Satoshi’s Game: Central Banks and the Social Contract
Bitcoin functions in ways making it hard to define: regulators are unsure to classify it as a currency, commodity, security or property.
The differing forces at play mean Bitcoin as a verb may prove more precise: language can prioritise actions rather than find static, culminative points tractable to those in proxy.
Defining a Social Contract
A social contract, like any other kind [of contract], is near impossible to unequivocally stipulate to this degree: someone would have to decide what’s included, excluded, and how it’s enforced.
It’s better to understand the social contract as a general parameter by which we all can get along.
In context of macro economics, Central Banks use this approach to rationalise and communicate a variable (inflation) to broad objectives and mandated principles of price stability, prosperity, and growth.
In the ideal form, and on a global level, such a contract would be free from interpretation problems.

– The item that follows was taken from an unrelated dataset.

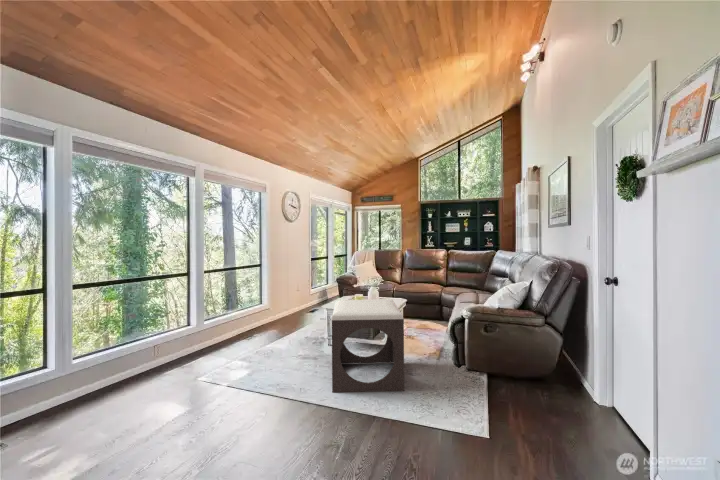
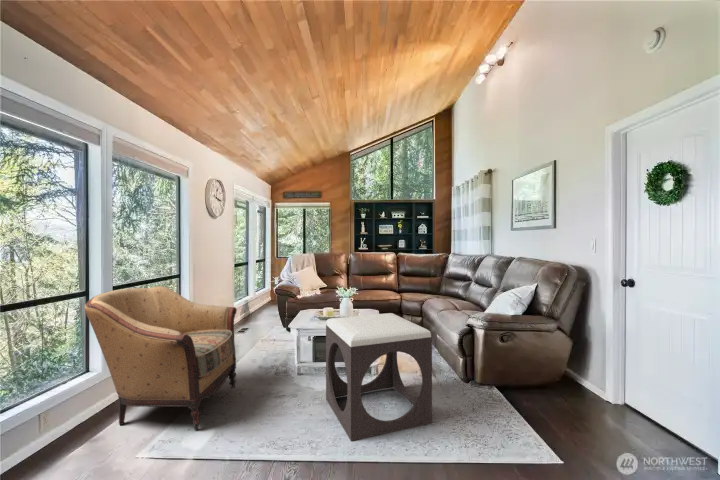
armchair: none [180,271,281,370] -> present [84,286,237,430]

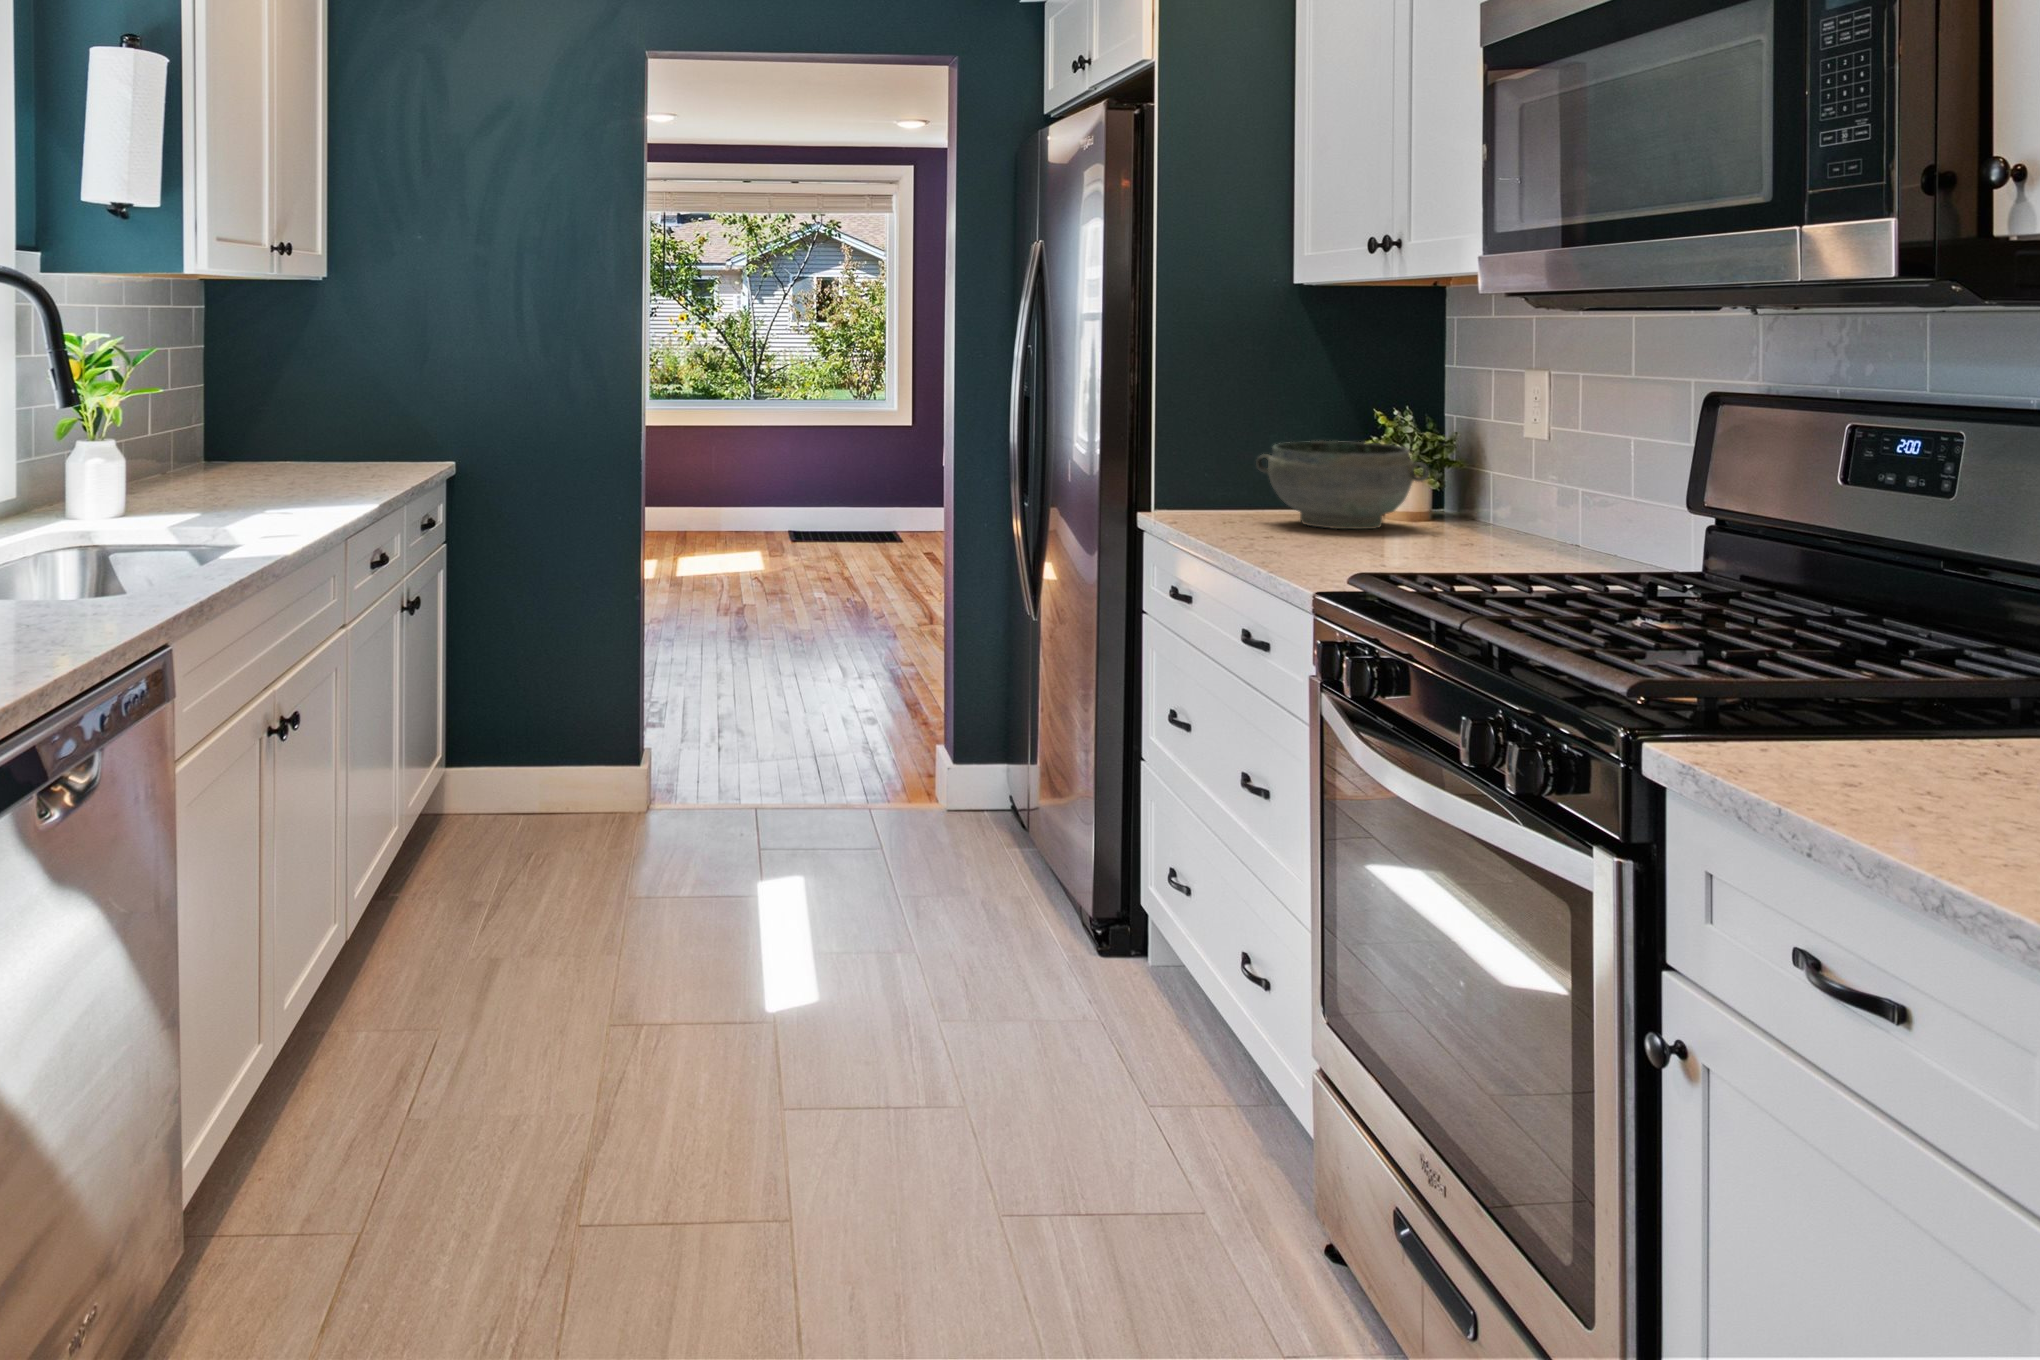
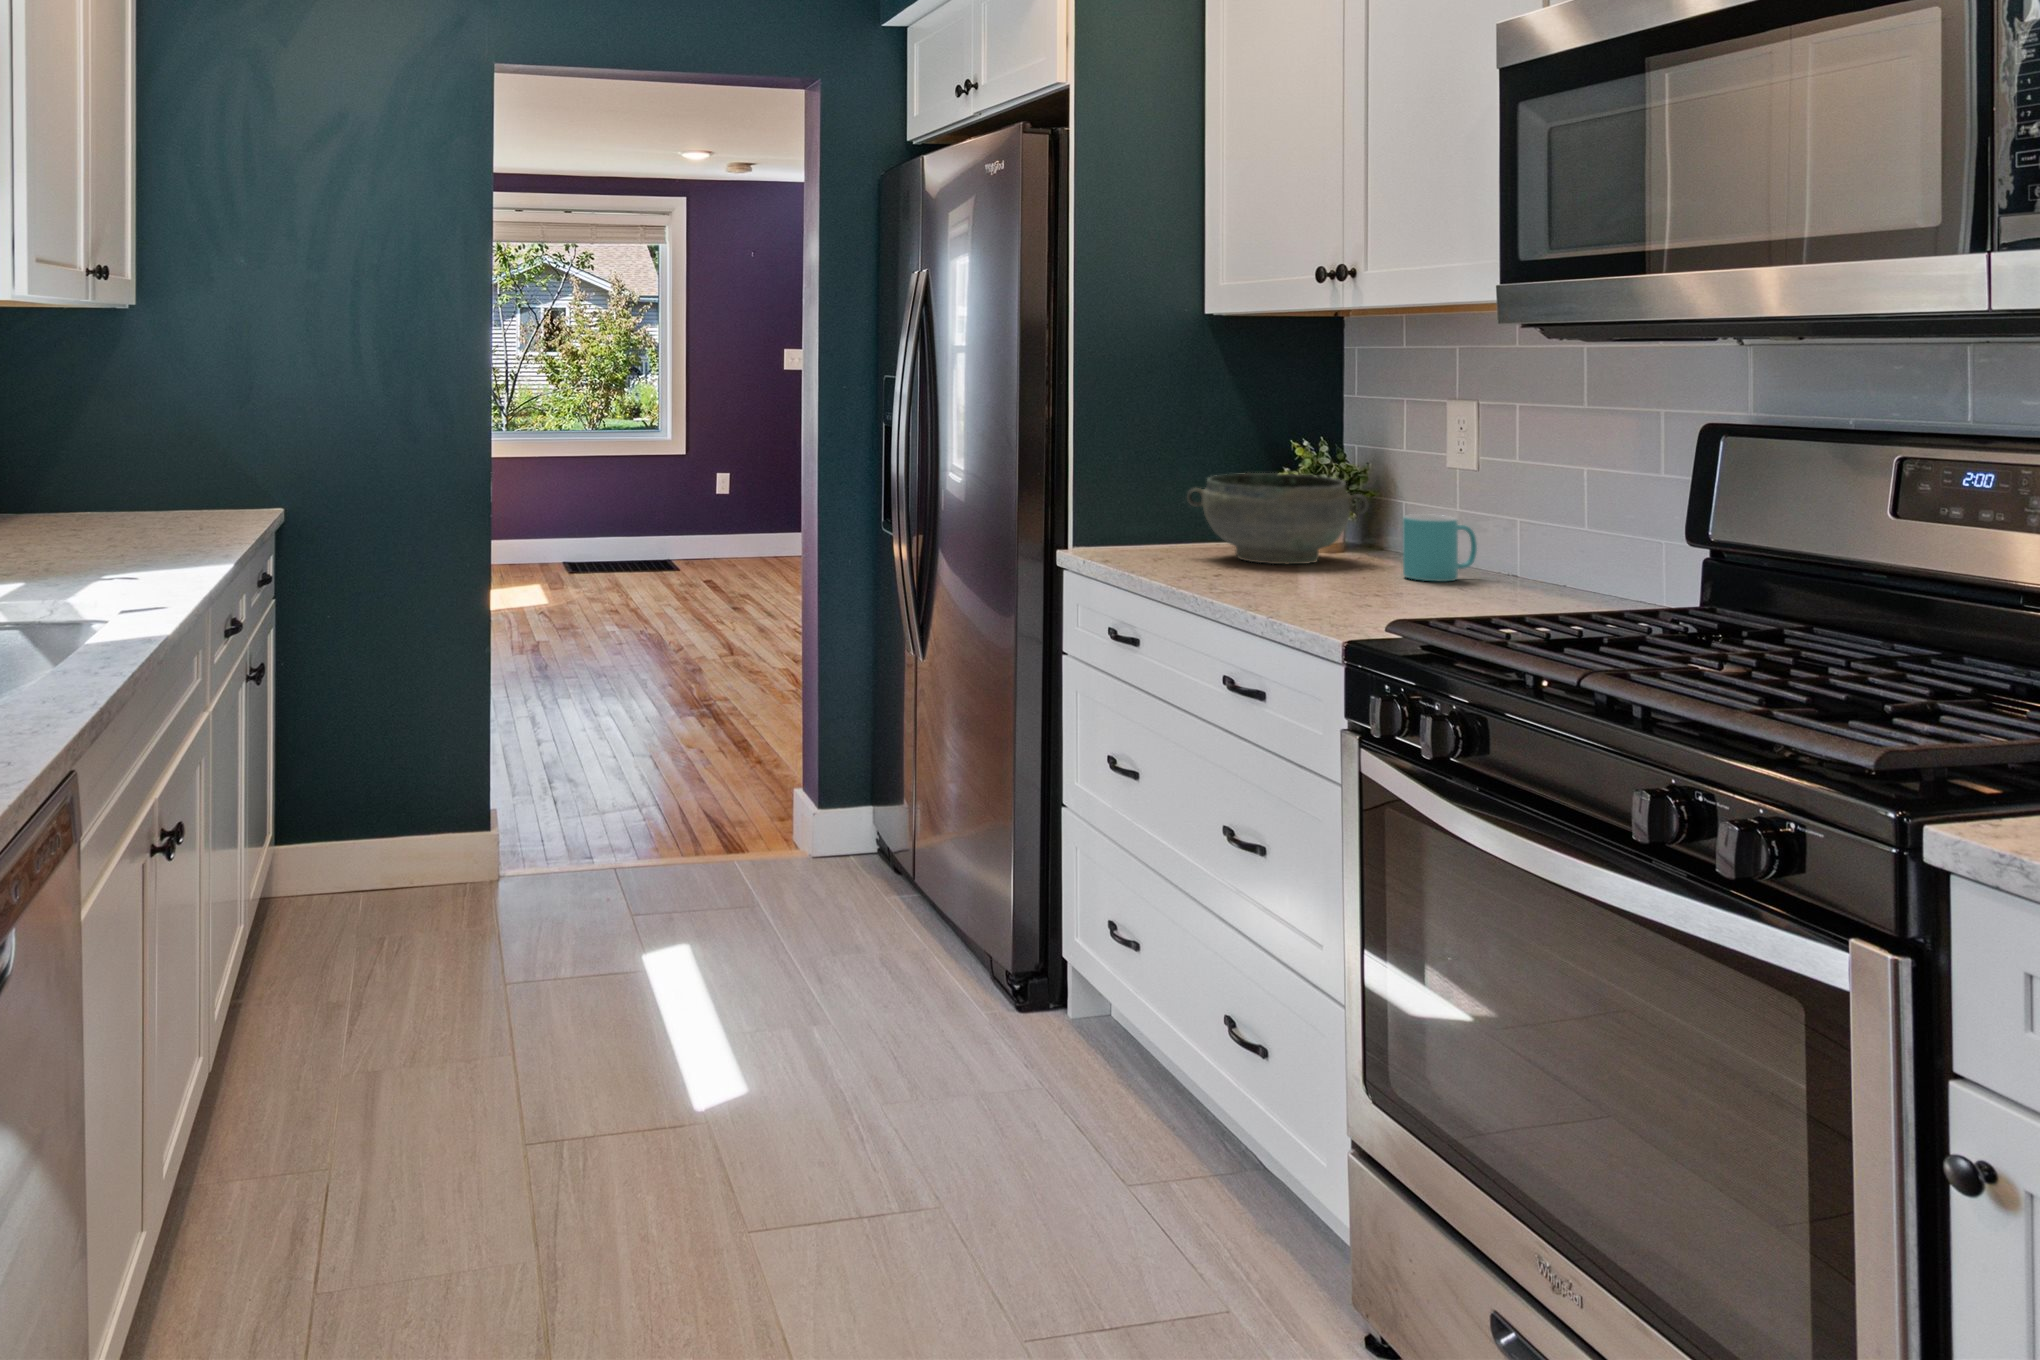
mug: none [1442,482,1518,547] -> present [1403,514,1477,581]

Nash’s Ideal Money and Satoshi’s Bitcoin
John Nash’s Ideal Money and Satoshi Nakamoto’s Bitcoin bear comparison in the way their creators described the stability and portability of an international and apolitical money standard:
“This index could be constructed by computing a moving average…” John Nash, Ideal Money, 2002
“…the proof-of-work difficulty is determined by a moving average targeting an average number of blocks per hour.” Satoshi Nakamoto, 2008
“gold formed a very efficiently moveable medium for the transportation of a value exchangeable for other values…However, right now platinum would be even better than gold, because it has more value per unit of weight.” John Nash, Ideal Money, 2002
“As a thought experiment, imagine there was a base metal as scarce as gold but with the following properties: — boring grey in colour — not a good conductor of electricity — not particularly strong, but not ductile or easily malleable either — not useful for any practical or ornamental purpose and one special, magical property: — can be transported over a communications channel…” Satoshi Nakamoto, 2010
Games of Alignment and Hyperbolic Growth
Nash observed money bringing into existence games of transferable utility — where there is a gain, on average, for all players, irrespective of the outcome — and where a “good money” became a standard, could allow for comparison of contracts (sovereign issuance) where easily quotable prices were of value and convenience.
Interestingly, Nash also observed a money could be too good where it created a “safe deposit box singularity” and while Nash noted the history of money has not known this prior be a problem, such a problem could be avoided if this theoretical good money was given a steady and constant rate of inflation to the extent it could be used as a channel for investment.
In this regard, Satoshi described Bitcoin as a cash system and a version of cash — rather than cash per se — offering the possibility [that] Bitcoin is the better money by being figurative to a parallel [and ideal] network un-requiring of trusted principals through computational settlement — peer to peer — so mediation costs don’t cut off the small casual transaction.
Avoiding as a result problems arising from contractual translation disputes, allowing benefits of this trustlessness to form basis of convergence between major currencies as they express a taste for such a preference.
Something Satoshi didn’t have time to explain and which has yet to corral our bargaining habits.